* WHAT YOU WILL DO
In these entries, tally the lines where "corrrerlo" occurs. Respond with only the count.

(INPUT FOR THIS TASK)

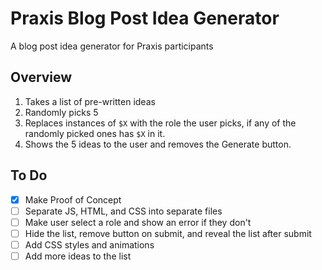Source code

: # Praxis Blog Post Idea Generator
A blog post idea generator for Praxis participants

## Overview

1. Takes a list of pre-written ideas
2. Randomly picks 5
3. Replaces instances of `$X` with the role the user picks, if any of the randomly picked ones has `$X` in it.
4. Shows the 5 ideas to the user and removes the Generate button.

## To Do

- [x] Make Proof of Concept
- [ ] Separate JS, HTML, and CSS into separate files
- [ ] Make user select a role and show an error if they don't
- [ ] Hide the list, remove button on submit, and reveal the list after submit
- [ ] Add CSS styles and animations
- [ ] Add more ideas to the list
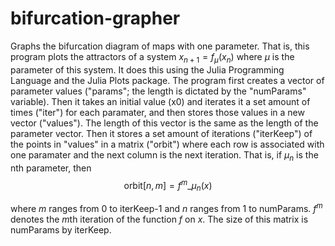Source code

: # bifurcation-grapher
Graphs the bifurcation diagram of maps with one parameter. That is, this program plots the attractors of a system $x_{n+1}=f_{\mu}(x_{n})$ where $\mu$ is the parameter of this system.
It does this using the Julia Programming Language and the Julia Plots package. The program first creates a vector of parameter values ("params"; the length is dictated by the "numParams" variable). Then it takes an initial value (x0) and iterates it a set amount of times ("iter") for each paramater, and then stores those values in a new vector ("values"). The length of this vector is the same as the length of the parameter vector. Then it stores a set amount of iterations ("iterKeep") of the points in "values" in a matrix ("orbit") where each row is associated with one paramater and the next column is the next iteration. That is, if $\mu_{n}$ is the nth parameter, then $$\text{orbit}[n,m]=f^{m}\_{\mu_{n}}(x)$$

where $m$ ranges from 0 to iterKeep-1 and $n$ ranges from 1 to numParams. $f^{m}$ denotes the $m$th iteration of the function $f$ on $x$. The size of this matrix is numParams by iterKeep.

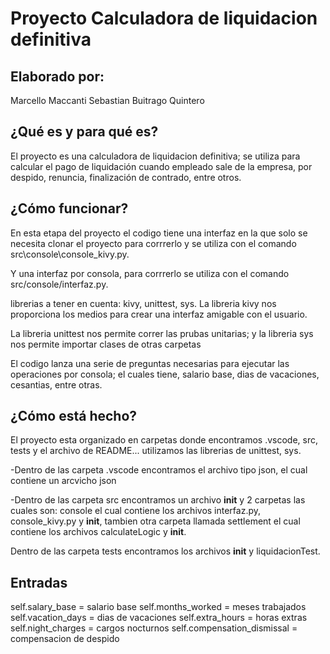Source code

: # Proyecto Calculadora de liquidacion definitiva

## Elaborado por: 

Marcello Maccanti
Sebastian Buitrago Quintero


## ¿Qué es y para qué es?

El proyecto es una calculadora de liquidacion definitiva; se utiliza para calcular el pago de liquidación cuando empleado
sale de la empresa, por despido, renuncia, finalización de contrado, entre otros.

## ¿Cómo funcionar?

En esta etapa del proyecto el codigo tiene una interfaz en la que solo se necesita clonar el proyecto para corrrerlo y se utiliza con el comando src\console\console_kivy.py.

Y una interfaz por consola, para corrrerlo se utiliza con el comando src/console/interfaz.py. 

librerias a tener en cuenta: kivy, unittest, sys.
La libreria kivy nos proporciona los medios para crear una interfaz amigable con el usuario.

La libreria unittest nos permite correr las prubas unitarias; y la libreria sys nos permite importar clases de otras carpetas

El codigo lanza una serie de preguntas necesarias para ejecutar las operaciones por consola; el cuales tiene, salario base, dias de vacaciones,
cesantias, entre otras.

## ¿Cómo está hecho?

El proyecto esta organizado en carpetas donde encontramos .vscode, src, tests y el archivo de README... 
utilizamos las librerias de unittest, sys.

-Dentro de las carpeta .vscode encontramos el archivo tipo json, el cual contiene un arcvicho json 

-Dentro de las carpeta src encontramos un archivo __init__ y 2 carpetas las cuales son: console el cual contiene los archivos interfaz.py, console_kivy.py y __init__, tambien otra carpeta llamada settlement el cual contiene los archivos calculateLogic y __init__. 

Dentro de las carpeta tests encontramos los archivos __init__ y liquidacionTest.

## Entradas
self.salary_base = salario base
self.months_worked = meses trabajados
self.vacation_days = dias de vacaciones
self.extra_hours = horas extras
self.night_charges = cargos nocturnos
self.compensation_dismissal = compensacion de despido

(End INPUT FOR THIS TASK)

* YOUR SOLUTION
2